How to Deal With Weight Loss and Depression

Many people gain weight due to the most common form of mental illness: depression. According to research, one in three people would benefit from anti depressant treatment at some stage in their lives. This doesn’t necessarily mean long term but sometimes life throws us a curve ball that leaves us floundering around in the dark. Depression influences many aspects of life and weight gain can be one of the first signs of depression. Many individuals who suffer from depression will suffer from weight gain also because depression can cause them to find comfort in eating, especially foods that are high in sugar and fat.
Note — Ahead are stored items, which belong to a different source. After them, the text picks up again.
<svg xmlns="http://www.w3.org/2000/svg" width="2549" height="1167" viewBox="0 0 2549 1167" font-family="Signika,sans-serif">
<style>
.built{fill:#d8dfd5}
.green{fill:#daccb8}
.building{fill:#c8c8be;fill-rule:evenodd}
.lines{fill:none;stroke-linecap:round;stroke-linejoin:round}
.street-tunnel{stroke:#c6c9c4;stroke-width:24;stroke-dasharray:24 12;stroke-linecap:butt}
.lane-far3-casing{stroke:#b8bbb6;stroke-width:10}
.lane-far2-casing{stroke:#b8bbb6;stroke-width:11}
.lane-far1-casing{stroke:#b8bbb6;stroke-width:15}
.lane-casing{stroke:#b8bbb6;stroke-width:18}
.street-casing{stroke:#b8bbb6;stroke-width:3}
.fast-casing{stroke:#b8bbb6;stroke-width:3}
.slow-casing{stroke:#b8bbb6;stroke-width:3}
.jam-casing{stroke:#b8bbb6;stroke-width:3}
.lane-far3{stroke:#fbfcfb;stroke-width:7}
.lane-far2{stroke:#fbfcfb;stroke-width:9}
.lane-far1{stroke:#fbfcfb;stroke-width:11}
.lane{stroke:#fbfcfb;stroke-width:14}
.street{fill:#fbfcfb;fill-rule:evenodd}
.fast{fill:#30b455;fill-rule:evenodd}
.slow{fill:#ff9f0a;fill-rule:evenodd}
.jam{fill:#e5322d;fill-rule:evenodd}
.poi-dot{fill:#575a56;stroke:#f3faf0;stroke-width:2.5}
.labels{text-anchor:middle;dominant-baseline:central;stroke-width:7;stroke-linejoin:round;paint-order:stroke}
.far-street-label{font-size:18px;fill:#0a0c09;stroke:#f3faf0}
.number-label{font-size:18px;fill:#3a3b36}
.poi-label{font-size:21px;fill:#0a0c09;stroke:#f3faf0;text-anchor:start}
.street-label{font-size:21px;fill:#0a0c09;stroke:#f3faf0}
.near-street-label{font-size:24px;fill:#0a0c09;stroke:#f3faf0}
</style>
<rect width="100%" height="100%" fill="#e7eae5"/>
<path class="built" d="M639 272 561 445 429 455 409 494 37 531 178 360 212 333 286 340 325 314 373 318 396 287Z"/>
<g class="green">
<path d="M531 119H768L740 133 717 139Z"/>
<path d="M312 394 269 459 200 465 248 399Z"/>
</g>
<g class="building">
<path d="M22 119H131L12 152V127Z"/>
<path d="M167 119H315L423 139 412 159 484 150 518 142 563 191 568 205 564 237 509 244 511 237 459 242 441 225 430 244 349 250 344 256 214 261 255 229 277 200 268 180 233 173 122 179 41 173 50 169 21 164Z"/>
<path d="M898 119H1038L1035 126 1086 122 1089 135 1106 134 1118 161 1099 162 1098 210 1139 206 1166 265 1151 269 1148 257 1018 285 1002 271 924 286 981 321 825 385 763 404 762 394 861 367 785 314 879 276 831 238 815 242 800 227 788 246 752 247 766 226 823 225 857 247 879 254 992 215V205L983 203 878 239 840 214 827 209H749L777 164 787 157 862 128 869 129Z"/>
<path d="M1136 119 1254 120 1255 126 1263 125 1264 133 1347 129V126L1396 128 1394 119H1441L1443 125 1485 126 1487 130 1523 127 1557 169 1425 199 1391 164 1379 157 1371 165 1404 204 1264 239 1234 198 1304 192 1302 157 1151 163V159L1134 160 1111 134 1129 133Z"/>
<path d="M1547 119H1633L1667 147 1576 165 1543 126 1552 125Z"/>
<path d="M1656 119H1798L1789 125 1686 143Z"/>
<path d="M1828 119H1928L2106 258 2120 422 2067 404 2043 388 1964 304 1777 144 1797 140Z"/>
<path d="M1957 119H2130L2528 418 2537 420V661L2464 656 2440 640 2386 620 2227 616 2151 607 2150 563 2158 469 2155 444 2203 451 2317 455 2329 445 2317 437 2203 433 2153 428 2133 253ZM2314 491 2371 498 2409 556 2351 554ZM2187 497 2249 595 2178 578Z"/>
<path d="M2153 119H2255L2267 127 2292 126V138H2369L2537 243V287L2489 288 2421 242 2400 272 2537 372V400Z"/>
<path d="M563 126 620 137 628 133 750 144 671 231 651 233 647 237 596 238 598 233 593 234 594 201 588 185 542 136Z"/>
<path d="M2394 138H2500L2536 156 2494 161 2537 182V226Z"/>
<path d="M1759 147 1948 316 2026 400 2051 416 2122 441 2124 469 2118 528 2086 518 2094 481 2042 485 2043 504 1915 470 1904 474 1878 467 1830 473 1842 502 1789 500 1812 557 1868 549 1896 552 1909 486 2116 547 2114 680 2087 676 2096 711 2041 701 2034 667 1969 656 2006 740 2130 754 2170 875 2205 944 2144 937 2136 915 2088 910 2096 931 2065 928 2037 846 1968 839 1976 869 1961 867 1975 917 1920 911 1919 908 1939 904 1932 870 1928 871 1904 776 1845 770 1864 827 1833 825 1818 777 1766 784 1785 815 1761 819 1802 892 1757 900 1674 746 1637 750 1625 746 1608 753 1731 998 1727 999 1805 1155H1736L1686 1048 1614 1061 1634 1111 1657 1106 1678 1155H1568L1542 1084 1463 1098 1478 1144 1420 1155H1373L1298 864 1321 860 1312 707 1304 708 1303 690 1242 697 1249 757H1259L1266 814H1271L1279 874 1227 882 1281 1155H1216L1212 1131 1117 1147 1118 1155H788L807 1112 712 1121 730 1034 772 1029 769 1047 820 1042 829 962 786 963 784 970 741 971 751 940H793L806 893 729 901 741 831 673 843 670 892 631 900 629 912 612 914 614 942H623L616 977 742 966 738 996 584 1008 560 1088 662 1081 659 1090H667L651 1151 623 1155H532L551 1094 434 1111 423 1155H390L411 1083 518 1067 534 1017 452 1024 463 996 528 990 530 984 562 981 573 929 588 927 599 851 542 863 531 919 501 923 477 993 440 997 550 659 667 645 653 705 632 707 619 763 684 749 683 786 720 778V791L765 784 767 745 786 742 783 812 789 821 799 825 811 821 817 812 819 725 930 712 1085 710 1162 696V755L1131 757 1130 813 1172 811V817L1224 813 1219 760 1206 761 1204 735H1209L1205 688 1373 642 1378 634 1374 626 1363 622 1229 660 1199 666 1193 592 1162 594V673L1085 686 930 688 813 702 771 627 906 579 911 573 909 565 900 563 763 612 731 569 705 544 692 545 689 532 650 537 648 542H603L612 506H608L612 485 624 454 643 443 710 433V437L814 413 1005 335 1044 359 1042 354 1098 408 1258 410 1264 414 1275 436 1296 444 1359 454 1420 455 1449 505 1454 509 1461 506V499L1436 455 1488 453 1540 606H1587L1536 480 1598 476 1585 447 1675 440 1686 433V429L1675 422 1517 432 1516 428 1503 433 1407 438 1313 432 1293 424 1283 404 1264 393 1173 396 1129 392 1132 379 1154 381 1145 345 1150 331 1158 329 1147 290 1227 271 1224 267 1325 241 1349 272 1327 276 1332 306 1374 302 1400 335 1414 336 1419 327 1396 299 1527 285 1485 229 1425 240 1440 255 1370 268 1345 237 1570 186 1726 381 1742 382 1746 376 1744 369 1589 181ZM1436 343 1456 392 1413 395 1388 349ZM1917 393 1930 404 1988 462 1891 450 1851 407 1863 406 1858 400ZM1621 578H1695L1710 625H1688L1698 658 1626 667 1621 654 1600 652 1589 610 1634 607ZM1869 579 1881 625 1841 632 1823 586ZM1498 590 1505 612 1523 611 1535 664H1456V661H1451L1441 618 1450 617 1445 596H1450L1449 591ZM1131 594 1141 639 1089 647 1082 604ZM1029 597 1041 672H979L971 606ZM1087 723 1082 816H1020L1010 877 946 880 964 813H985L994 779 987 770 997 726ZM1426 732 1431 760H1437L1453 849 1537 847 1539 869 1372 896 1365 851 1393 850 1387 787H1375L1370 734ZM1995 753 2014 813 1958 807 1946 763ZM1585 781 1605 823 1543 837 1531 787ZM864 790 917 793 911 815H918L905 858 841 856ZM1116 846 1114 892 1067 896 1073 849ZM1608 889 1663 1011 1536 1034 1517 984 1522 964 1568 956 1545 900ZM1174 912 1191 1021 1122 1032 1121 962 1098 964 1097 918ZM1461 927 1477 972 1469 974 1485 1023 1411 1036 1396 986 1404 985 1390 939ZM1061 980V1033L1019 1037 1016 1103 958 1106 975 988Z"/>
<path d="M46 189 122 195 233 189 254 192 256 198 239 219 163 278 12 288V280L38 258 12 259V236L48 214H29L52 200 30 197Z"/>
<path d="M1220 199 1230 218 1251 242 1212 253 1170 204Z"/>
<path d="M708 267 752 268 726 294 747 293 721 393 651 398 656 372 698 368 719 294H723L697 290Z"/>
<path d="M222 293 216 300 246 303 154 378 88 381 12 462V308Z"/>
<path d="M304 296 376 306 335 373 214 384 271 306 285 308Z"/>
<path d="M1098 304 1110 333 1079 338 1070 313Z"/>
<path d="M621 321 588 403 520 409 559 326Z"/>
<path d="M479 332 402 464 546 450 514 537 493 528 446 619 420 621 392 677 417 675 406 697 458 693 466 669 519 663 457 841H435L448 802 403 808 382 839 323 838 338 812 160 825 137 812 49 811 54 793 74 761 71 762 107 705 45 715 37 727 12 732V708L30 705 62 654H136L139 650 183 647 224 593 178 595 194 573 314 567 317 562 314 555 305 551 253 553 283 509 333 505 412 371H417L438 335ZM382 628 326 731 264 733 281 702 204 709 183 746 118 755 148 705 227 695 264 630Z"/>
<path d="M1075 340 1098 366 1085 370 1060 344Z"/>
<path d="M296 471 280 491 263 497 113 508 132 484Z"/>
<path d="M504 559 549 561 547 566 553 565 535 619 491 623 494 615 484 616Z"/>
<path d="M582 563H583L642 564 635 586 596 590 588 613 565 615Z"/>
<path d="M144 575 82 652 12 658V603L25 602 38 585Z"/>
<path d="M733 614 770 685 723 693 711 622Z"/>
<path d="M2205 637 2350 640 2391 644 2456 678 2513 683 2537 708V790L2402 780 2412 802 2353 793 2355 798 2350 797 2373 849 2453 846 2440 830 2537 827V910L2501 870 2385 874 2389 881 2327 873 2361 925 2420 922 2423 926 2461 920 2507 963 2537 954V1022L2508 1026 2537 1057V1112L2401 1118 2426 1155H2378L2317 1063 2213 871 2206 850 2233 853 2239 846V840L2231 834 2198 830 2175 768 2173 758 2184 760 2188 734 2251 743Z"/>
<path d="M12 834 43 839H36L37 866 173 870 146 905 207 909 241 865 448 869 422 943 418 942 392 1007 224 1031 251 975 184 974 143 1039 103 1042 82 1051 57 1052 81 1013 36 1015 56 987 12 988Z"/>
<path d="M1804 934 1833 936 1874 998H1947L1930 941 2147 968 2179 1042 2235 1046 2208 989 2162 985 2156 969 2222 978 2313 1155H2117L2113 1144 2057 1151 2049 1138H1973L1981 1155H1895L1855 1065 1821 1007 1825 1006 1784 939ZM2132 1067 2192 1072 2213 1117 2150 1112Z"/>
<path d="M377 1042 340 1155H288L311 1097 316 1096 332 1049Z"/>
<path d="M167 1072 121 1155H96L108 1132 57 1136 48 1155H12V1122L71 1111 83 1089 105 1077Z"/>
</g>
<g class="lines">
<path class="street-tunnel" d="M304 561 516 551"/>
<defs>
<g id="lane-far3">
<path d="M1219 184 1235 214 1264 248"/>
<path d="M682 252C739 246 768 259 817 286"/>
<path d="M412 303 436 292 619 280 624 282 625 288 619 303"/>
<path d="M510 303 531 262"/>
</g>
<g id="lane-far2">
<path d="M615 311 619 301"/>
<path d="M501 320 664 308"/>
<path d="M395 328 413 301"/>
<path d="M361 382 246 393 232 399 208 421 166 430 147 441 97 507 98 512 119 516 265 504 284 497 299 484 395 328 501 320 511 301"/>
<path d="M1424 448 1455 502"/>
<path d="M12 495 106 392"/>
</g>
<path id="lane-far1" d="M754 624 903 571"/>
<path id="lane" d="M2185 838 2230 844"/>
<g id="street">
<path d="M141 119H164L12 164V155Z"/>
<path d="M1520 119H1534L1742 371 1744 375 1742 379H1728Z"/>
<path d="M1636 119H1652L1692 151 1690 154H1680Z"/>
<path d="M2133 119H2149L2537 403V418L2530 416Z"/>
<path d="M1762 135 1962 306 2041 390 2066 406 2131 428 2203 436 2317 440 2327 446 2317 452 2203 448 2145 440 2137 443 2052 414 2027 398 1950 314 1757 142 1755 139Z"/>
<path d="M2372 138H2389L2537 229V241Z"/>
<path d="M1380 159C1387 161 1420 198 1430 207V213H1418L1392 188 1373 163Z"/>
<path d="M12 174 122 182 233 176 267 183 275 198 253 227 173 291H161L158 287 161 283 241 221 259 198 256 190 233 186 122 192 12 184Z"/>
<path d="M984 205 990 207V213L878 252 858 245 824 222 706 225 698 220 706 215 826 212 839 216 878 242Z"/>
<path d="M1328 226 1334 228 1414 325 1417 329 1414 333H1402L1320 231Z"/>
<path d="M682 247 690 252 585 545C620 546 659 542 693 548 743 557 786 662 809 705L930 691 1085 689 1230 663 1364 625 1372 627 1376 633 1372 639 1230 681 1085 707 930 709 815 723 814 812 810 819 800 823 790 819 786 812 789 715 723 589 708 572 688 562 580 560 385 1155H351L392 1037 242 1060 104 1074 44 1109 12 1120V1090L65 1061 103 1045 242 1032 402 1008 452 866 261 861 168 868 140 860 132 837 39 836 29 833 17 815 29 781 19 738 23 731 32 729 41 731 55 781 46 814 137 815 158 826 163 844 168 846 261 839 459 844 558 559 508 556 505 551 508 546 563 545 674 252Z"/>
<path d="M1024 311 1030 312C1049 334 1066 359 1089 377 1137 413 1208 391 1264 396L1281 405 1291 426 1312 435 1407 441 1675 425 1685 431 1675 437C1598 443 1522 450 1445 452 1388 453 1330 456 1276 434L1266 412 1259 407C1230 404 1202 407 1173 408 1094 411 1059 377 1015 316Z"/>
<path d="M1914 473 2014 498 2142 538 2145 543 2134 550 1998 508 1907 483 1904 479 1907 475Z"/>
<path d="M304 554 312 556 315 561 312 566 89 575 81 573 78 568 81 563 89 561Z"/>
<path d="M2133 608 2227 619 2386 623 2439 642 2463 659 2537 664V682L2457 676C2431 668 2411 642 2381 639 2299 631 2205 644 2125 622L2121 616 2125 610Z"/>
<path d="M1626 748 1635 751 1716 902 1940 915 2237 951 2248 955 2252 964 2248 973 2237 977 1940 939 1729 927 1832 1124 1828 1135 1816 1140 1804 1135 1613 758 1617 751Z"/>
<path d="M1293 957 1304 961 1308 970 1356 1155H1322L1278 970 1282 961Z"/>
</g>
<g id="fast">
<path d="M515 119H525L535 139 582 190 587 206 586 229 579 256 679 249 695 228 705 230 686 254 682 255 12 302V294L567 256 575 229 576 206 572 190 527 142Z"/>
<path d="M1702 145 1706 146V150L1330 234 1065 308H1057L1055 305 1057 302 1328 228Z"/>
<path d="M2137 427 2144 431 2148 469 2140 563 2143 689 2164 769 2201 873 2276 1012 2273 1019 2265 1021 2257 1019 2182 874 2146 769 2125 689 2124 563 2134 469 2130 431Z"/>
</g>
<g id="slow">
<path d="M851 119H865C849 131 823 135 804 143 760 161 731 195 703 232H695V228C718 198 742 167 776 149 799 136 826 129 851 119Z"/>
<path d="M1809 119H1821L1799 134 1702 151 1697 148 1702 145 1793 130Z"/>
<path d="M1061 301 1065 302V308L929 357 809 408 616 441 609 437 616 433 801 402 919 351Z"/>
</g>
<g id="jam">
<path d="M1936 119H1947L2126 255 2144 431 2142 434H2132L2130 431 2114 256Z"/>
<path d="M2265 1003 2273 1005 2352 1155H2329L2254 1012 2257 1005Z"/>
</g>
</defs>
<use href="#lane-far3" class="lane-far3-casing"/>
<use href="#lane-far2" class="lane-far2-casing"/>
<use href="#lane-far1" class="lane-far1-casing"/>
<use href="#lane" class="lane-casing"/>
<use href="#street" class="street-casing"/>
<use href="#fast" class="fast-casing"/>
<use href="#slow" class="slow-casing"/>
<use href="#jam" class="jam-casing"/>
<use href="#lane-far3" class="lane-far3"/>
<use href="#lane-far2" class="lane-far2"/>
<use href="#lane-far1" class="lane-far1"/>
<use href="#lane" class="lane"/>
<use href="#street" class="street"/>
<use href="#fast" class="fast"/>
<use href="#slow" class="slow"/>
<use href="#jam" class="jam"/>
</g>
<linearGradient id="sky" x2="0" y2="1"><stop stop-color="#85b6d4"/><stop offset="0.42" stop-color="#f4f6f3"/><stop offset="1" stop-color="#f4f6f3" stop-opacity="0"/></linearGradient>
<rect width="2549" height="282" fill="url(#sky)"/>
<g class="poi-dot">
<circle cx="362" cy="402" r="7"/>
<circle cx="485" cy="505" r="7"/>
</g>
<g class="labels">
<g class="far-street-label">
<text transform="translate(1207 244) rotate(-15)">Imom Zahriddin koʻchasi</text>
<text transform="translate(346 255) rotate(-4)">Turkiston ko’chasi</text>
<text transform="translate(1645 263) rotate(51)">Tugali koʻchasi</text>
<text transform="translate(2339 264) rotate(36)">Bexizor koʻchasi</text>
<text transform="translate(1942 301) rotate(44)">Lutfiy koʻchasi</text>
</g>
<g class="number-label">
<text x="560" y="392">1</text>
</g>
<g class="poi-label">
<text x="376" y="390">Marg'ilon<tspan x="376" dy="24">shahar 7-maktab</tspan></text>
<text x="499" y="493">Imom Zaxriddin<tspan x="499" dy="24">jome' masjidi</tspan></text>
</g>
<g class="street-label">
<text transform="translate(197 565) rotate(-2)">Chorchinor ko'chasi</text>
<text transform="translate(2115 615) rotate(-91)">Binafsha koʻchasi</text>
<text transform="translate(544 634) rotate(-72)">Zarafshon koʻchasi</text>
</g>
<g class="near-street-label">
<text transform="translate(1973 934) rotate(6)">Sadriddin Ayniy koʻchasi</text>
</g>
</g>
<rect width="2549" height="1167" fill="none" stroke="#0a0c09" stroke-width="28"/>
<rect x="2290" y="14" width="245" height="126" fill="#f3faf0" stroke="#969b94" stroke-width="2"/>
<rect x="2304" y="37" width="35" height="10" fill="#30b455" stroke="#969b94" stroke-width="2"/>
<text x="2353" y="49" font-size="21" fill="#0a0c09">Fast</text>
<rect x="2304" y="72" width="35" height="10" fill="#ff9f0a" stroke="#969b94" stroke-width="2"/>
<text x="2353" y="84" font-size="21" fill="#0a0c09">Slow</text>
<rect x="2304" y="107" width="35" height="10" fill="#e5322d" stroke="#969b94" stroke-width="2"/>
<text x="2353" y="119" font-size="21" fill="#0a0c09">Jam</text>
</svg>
Sugar in particular causes and energy ‘high’ that provides a temporary uplift in the emotions.

Weight loss and depression go hand in hand. Depression can also be experienced during a diet program. This is frequently due to the dieters expectations of their weight loss program. Maybe they feel that they are not losing weight as quickly as they want or perhaps it is due to them not losing the amount of weight they want to.

Losing weight requires time and a positive attitude. When trying to lose weight, you should constantly find ways to encourage yourself. Keep a journal where you record weekly weight loss achievements, changes in clothing sizes, bust, waist and hip measurements etc so you can see your progress as it occurs. When you achieve a major milestone like a drop in clothing size, treat yourself by going out and purchasing a new pair of jeans or outfit to reward yourself. This kind of encouragement will help you maintain a positive mental attitude to losing weight.

Remember that just because one week you lost four pounds and the next you only lost one doesn’t mean that Biofit you can’t lose the weight you want to lose. It is perfectly normal to experience weeks when you lose less weight. Look at the contestants on biggest loser, even they experience weeks like that. In particular, women experience this due to hormonal fluctuations. Men experience similar issues, though not caused by hormones. Things like stress levels, change in routine, change in diet or type of exercise. All of these can affect how much weight will be lost in any given week. Whether you lose one pound a week or seven, just be thankful for the weight loss as it brings you that much closer to your weight loss goal.

It is not really difficult to stay positive during while dieting. Always remember to face one day at a time. Because that is the way time passes. You can’t regret what you didn’t do yesterday or stress about what you will do tomorrow. Just focus on your weight loss efforts for today. If you fall off the diet wagon one day by gorging yourself on a huge cream pie or being lazy about exercise, just resolve to try harder the following day… and do it!

Do everything you can every day to stay on your weight loss course. Be careful what you eat, exercise regularly (preferably every day but at least every second day), and always, always encourage yourself by considering the progress you have made so far.

Make every pound count. Set realistic goals for yourself and don’t try to do too much in too little time. For example, if you want to lose 100 pounds, don’t give yourself a time frame of 12 weeks to lose it… that would be more than eight pounds weight loss per week which would be almost impossible to achieve. If you set unrealistic weight loss goals and don’t achieve them, it will make you depressed, possibly even enough to give up altogether. Better to aim to lose two pounds per week, then if you lose five pounds in a week you will feel REALLY good about yourself. If necessary, set low goals initially then increase them as you find yourself able to accomplish them. The key is to focus on achievable weight loss goals that will help you maintain a positive attitude because you are seeing results.